Do you (yes yçu!) know a way to background that in order to accelerate this final step ?

----------

## Etal

If you use a simple network setup (you always connect via DHCP), you can remove "net.eth0" service and add just "dhcpcd".

----------

## krinn

emerge -s ifplugd

----------

## devilheart

I think enabling parallel setup will be enough

----------

## Darwish

What is parellel setup and how do you enable it ?

----------

## devilheart

Parallel startup will just start services in parallel so if one of them is stuck (like waiting for a dhcp lease) the others can move on. Change RC_PARALLEL_STARTUP to yes in /etc/conf.d/rc

----------

## atmosx

Hello,

Some services require net.eth0 though. What is the best solution? I can see:

*  sys-apps/ifplugd

      Latest version available: 0.28-r9

      Latest version installed: [ Not Installed ]

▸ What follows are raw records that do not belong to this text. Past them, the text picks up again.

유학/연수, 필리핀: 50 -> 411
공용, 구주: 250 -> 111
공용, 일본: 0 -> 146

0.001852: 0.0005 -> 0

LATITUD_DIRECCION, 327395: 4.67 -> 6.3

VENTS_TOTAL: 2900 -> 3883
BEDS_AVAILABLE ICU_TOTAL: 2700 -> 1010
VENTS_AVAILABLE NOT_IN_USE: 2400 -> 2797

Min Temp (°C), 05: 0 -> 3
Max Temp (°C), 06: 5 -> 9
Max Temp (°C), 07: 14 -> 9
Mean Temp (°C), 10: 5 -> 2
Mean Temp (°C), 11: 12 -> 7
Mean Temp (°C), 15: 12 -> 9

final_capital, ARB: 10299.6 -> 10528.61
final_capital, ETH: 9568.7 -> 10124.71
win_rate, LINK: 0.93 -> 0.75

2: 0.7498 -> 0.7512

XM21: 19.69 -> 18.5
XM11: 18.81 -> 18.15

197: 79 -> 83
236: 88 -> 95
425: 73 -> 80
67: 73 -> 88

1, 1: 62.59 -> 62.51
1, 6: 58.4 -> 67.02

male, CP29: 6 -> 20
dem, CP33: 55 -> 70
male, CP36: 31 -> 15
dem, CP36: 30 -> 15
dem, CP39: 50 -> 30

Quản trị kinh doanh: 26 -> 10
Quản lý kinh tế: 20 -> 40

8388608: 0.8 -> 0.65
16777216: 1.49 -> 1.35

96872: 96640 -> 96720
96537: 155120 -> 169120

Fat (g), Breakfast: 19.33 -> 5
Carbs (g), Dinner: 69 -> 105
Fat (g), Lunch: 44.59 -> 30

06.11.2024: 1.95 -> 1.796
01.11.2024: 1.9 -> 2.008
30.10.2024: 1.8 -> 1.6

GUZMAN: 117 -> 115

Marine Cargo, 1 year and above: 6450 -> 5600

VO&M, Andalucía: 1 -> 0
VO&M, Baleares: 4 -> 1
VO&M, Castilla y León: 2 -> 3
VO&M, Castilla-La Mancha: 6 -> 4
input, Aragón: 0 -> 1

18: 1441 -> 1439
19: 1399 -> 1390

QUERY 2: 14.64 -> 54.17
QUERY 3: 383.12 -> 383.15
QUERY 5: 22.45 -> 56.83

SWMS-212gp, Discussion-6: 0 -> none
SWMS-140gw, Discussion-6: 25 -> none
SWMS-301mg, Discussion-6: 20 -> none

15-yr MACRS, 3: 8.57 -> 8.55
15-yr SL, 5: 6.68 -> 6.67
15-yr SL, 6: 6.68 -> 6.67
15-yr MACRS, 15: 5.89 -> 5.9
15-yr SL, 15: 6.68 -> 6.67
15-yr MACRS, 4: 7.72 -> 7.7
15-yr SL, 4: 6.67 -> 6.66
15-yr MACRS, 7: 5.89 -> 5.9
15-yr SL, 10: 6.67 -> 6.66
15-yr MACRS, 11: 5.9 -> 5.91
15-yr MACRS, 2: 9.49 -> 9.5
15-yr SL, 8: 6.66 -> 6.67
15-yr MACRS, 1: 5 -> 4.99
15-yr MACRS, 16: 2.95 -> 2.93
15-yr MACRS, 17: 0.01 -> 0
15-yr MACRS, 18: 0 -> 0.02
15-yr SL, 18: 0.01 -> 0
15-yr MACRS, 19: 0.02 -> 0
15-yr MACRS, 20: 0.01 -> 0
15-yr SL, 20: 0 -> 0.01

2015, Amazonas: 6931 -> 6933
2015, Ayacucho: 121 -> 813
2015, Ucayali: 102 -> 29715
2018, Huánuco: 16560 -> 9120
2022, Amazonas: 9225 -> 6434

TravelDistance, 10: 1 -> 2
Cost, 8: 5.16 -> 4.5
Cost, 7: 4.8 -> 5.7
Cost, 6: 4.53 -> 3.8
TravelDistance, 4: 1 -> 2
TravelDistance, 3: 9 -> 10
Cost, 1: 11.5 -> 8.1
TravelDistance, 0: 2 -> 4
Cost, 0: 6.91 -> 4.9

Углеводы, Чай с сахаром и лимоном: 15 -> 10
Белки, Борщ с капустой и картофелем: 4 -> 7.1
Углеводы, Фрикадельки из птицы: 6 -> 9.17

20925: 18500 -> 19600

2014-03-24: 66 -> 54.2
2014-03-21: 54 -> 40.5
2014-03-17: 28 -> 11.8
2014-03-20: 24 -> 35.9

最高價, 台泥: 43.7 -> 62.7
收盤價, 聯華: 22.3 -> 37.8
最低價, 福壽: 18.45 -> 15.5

      Size of files: 139 kB

      Homepage:      http://0pointer.de/lennart/projects/ifplugd/

      Description:   Brings up/down ethernet ports automatically with cable detection

      License:       GPL-2

which seems to be a nice one, by removing net.eth0 from rc-default, you let ifplugd handle the rest when cable is plugged in, and the  other approach is the parallel etc. But how can the system start the sshd deamon is net.eth0 is not up?

----------

## Hu

 *atmosx wrote:*   

> But how can the system start the sshd deamon is net.eth0 is not up?

 What is the point of starting sshd if your network is not up?  It would not be able to receive traffic unless you have some other interface.  IIRC, by default, any interface other than lo counts as having the network up, so if sshd is not starting, then you have no known interfaces that it could use.

If you want to do this, change sshd not to depend on net.  However, if you do this, you may find that sshd is unable to listen for incoming requests, which would prevent it from being useful.

----------

## djdunn

 *krinn wrote:*   

> emerge -s ifplugd

 

ifplugd is really unnecessary anymore, any functionality it has is included in dhcpcd

----------